Top of DATA EXCERPTS

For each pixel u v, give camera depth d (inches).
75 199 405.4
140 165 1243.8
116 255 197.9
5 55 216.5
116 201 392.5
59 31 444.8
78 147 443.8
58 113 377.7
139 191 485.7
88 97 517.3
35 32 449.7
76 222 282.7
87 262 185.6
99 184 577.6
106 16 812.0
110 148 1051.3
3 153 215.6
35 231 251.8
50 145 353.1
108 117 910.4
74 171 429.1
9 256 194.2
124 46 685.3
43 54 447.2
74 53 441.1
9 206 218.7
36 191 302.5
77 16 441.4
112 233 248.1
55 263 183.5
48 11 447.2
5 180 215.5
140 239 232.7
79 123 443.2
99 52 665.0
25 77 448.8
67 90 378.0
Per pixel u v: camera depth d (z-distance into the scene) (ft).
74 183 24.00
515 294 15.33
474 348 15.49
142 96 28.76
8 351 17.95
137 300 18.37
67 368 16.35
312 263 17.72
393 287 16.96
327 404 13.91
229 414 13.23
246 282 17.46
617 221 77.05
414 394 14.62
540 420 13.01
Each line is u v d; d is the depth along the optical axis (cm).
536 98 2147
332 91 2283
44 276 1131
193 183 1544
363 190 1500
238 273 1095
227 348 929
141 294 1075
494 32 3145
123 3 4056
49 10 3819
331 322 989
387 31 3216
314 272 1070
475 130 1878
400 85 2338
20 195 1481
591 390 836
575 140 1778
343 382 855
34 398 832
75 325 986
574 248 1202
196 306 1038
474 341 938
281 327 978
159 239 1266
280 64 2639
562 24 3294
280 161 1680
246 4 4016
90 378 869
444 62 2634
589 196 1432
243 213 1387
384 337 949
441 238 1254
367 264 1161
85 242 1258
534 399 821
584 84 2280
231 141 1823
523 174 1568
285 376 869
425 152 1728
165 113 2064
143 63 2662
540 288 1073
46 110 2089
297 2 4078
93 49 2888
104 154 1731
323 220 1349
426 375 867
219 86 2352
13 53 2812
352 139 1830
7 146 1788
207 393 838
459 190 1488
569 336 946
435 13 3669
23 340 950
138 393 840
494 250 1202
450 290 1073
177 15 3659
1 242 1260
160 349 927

Bottom of DATA EXCERPTS

> [WHAT TO WORK ON] Examine the listing and say how many of its lines contain the string "pixel". Give the number alone.

> [OUTPUT OF THE EXERCISE] 2